I love many things about A Beka curriculum: their colorful workbooks and activities, their readers, the thoroughness. But I also totally get when a family says that A Beka is a lot of work. As a matter of fact, even for us sometimes A Beka’s too much work. Sometimes, I have to tame it down—and trim and cut and splice—until it fits our family. I thought I’d give you a little peek at what that looks like.

2 simple changes when A Beka’s too much.

1. Choose only the workbooks you need

Evaluate what you want to cover with your child using formal curriculum, workbooks, and lesson plans. Are there topics that you feel you can cover with hands-on lessons, crafts, an online game, or free printables that you would like to use to add more variety? Are there areas that your child needs more help with? Are there topics you think you can cover without making them an entire subject?

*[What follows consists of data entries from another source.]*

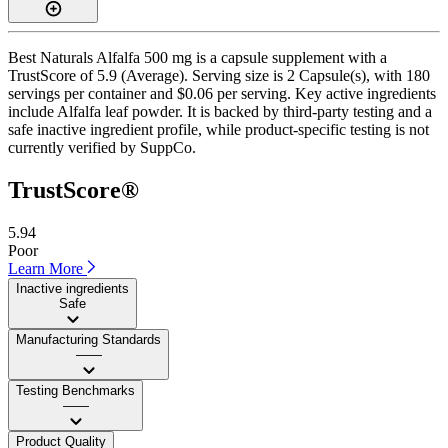
Best Naturals Alfalfa 500 mg is a capsule supplement with a
TrustScore of 5.9 (Average). Serving size is 2 Capsule(s), with 180
servings per container and $0.06 per serving. Key active ingredients
include Alfalfa leaf powder. It is backed by third-party testing and a
safe inactive ingredient profile, while product-specific testing is not
currently verified by SuppCo.
TrustScore®
5.94
Poor
Learn More
Inactive ingredients
Safe
Manufacturing Standards
——
Testing Benchmarks
——
Product Quality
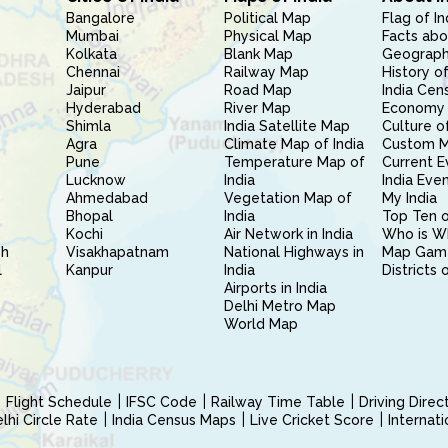
Bangalore
Political Map
Flag of In
Mumbai
Physical Map
Facts abo
Kolkata
Blank Map
Geography
Chennai
Railway Map
History of
Jaipur
Road Map
India Cen
Hyderabad
River Map
Economy 
Shimla
India Satellite Map
Culture of
Agra
Climate Map of India
Custom 
Pune
Temperature Map of
Current E
Lucknow
India
India Eve
Ahmedabad
Vegetation Map of
My India
Bhopal
India
Top Ten o
Kochi
Air Network in India
Who is W
sh
Visakhapatnam
National Highways in
Map Gam
l
Kanpur
India
Districts 
Airports in India
Delhi Metro Map
World Map
Flight Schedule
IFSC Code
Railway Time Table
Driving Dire
hi Circle Rate
India Census Maps
Live Cricket Score
Internat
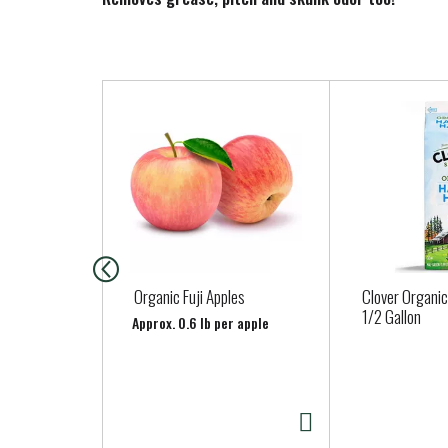
T
h
i
s
i
s
a
c
a
Organic Fuji Apples
Clover Organic
r
1/2 Gallon
Approx. 0.6 lb per apple
o
u
s
e
l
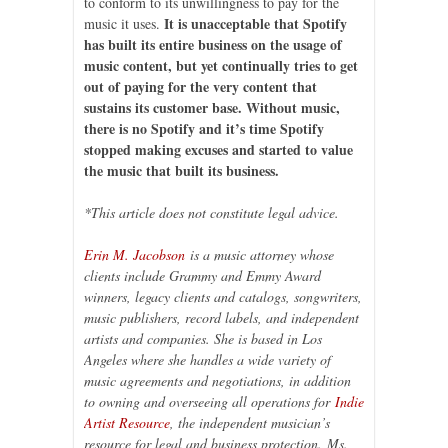
to conform to its unwillingness to pay for the
It is unacceptable that Spotify
music it uses.
has built its entire business on the usage of
music content, but yet continually tries to get
out of paying for the very content that
sustains its customer base. Without music,
there is no Spotify and it’s time Spotify
stopped making excuses and started to value
the music that built its business.
*This article does not constitute legal advice.
Erin M. Jacobson
is a music attorney whose
clients include Grammy and Emmy Award
winners, legacy clients and catalogs, songwriters,
music publishers, record labels, and independent
artists and companies. She is based in Los
Angeles where she handles a wide variety of
music agreements and negotiations, in addition
to owning and overseeing all operations for
Indie
Artist Resource
, the independent musician’s
resource for legal and business protection.
Ms.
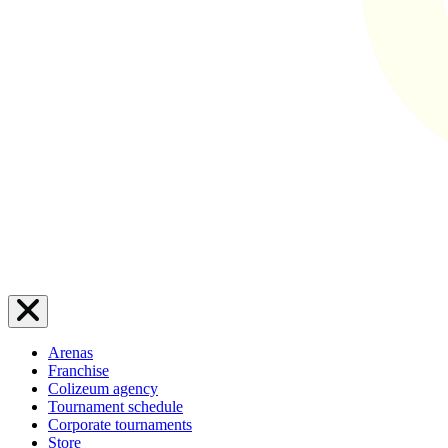
Arenas
Franchise
Colizeum agency
Tournament schedule
Corporate tournaments
Store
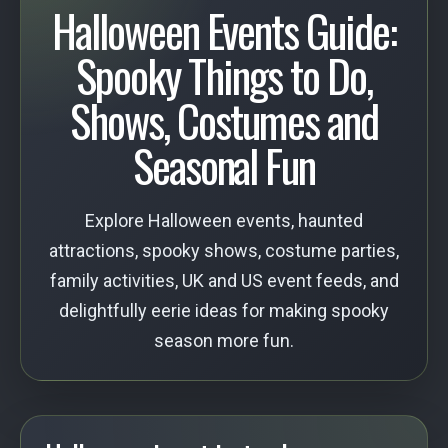
Halloween Events Guide:
Spooky Things to Do,
Shows, Costumes and
Seasonal Fun
Explore Halloween events, haunted
attractions, spooky shows, costume parties,
family activities, UK and US event feeds, and
delightfully eerie ideas for making spooky
season more fun.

When I took a good look at first grade for my son,  I honestly couldn’t believe everything required just for Language Arts: phonics, reading, spelling, handwriting, and grammar! Too much? Maybe not, but it is definitely more workbook pages than I care to assign. So I cut the Language Arts book; I didn’t even order it. From the curriculum, it seemed that I could definitely tackle this subject on my own. Teaching syllables, prefix/suffixes (in the context of the phonics sounds), and alphabetical order were concepts I felt I could point out and instruct along the way without making it an additional subject. I considered holding off on spelling until after he had completed the phonics book, but my son loves spelling, and I figured I could tackle it in roughly 5-10 minutes a day.

Reading is again much less formal for us. For one, though I own a number of the readers, they are all older editions that do not fit the lesson plans. Rather than try to manipulate them to fit the curriculum, I decided to just read them aloud at our own pace. My son is a voracious reader, and I have no concerns that he will get enough practice. And we just do the readers—no Handbook for Reading (gasp! I know, but I hated that as a kid, and I still hate it as a parent. I’d rather teach the words as they come up in his reading than subject ourselves to that torture. Perhaps, if he were struggling with reading I’d feel differently. But as I said, I made these adjustments to fit our family.)

As for handwriting, I have assigned those at my discretion for awhile now. There seems to me to be enough handwriting practice on the worksheet pages themselves, and with our notebooking he’s getting practice with writing complete sentences and some copywork exercises. He enjoys the pages more if I space them out and only assign one or two a week.

In summary, we’ll be doing two workbooks for Phonics/Reading/Spelling/Language Arts: Letters and Sounds 1 (phonics) and Spelling 1.

2. Simplify the plans

Each of us has our own unique teaching style, and for those just starting out, A Beka’s scripted plans can be very helpful. But for some of us, the notes seem much more appropriate for classroom instruction than a conversation with our child at the dining room table. Know what you need, and don’t be afraid to skip what isn’t helpful for you.

Over the last couple of years of homeschooling, I’ve found that I am no good at looking at a scripted plan everyday. But I also don’t want to miss important aspects to the plans. In the past, I’ve nearly re-written the plans into my lesson planners to be sure that I actually see what I need to see. It was a ton of work, much more than it needed to be.

So, I’m experimenting with a new system this summer. I’ve actually written some “plans” at the bottom of the workbook pages themselves. I marked “TEST” at the bottom of the last workbook page before a test is assigned. I also marked the language arts (LA) concepts as they came up. When I come to a lesson with an “LA” note at the bottom, I’ll know to look at the curriculum. It took me roughly 20 minutes to go through his workbook and make these notes, as opposed to the hours I was spending plotting out lessons.

 

By making adjustments, I feel like I get the best of both worlds—a quality curriculum with colorful activity books plus a schedule that allows for more than an endless line-up of worksheets. Sometimes too much can be a good thing by allowing you a plethora of options to choose from. When A Beka’s too much, tame it until it fits your family and your needs.